Slain athletes’ families demand justice
AFP/Baghdad
Relatives of the members of Iraq’s taekwondo team who were kidnapped and murdered in 2006 appealed for justice yesterday after Iraqi and US forces arrested a man in connection with the attack.
The abduction of the 15-member national team shocked both Iraq and the world, and came as the country was engulfed in sectarian violence that killed tens of thousands of people in 2006 and 2007.
Iraqi commandos, with American advisers present, arrested the suspect on September 24 in the western province of Anbar where the kidnapping took place, the US military said in a statement.
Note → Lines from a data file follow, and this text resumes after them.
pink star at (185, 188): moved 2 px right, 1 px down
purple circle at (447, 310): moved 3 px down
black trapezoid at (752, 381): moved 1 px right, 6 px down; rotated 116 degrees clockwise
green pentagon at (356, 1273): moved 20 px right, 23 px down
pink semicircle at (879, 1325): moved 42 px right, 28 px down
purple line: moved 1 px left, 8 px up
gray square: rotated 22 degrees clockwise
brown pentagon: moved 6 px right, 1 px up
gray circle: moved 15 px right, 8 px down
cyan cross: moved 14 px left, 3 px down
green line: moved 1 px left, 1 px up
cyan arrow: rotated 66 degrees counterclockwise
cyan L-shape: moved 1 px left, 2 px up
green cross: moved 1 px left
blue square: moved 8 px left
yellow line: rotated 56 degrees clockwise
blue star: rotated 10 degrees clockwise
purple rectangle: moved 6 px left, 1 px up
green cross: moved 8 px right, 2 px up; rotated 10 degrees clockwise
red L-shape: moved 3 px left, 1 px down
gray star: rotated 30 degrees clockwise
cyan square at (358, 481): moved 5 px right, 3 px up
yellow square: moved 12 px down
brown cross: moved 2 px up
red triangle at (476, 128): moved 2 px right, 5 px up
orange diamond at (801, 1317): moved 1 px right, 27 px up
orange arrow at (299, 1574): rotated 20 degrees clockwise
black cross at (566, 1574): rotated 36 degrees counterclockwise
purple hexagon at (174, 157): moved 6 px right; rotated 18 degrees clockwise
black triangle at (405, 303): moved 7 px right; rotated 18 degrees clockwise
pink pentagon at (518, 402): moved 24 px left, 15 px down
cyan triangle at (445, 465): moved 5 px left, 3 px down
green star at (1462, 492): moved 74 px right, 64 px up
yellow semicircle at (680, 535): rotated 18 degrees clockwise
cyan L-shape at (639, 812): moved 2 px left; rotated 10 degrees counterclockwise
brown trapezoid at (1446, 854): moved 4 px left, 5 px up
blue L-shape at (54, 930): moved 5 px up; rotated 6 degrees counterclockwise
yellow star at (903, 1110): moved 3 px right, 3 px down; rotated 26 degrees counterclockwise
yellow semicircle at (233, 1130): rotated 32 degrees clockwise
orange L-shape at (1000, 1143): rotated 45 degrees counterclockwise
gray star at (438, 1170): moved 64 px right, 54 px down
“The suspect is also believed to be involved in multiple terrorist activities and crimes against the country of Iraq,” it added.
Fifteen members of the Iraqi national taekwondo team—all Shias—were kidnapped in May 2006 as they drove back from a tournament in Jordan through Sunni Anbar province.
Thirteen of their bodies were found a year later, while two others have not yet been recovered.
Families of the team called for the right to meet the suspect and demanded justice.
“We want to ask him ‘why?’” Jabbar Houssuni, whose son Ali was one of the kidnapped athletes, told AFP from his home in the predominantly Shia northern Baghdad neighbourhood of Sadr City.
“What was the reason, what was the motivation? They were athletes, carrying the Iraqi flag—they were peaceful. None of them were armed.”
Adil Hussein Ajar, whose two brothers Ali and Alaa were also among those kidnapped, said he still had “the hope that the killers will be arrested and their (the athletes’) blood will not have been taken without punishment.”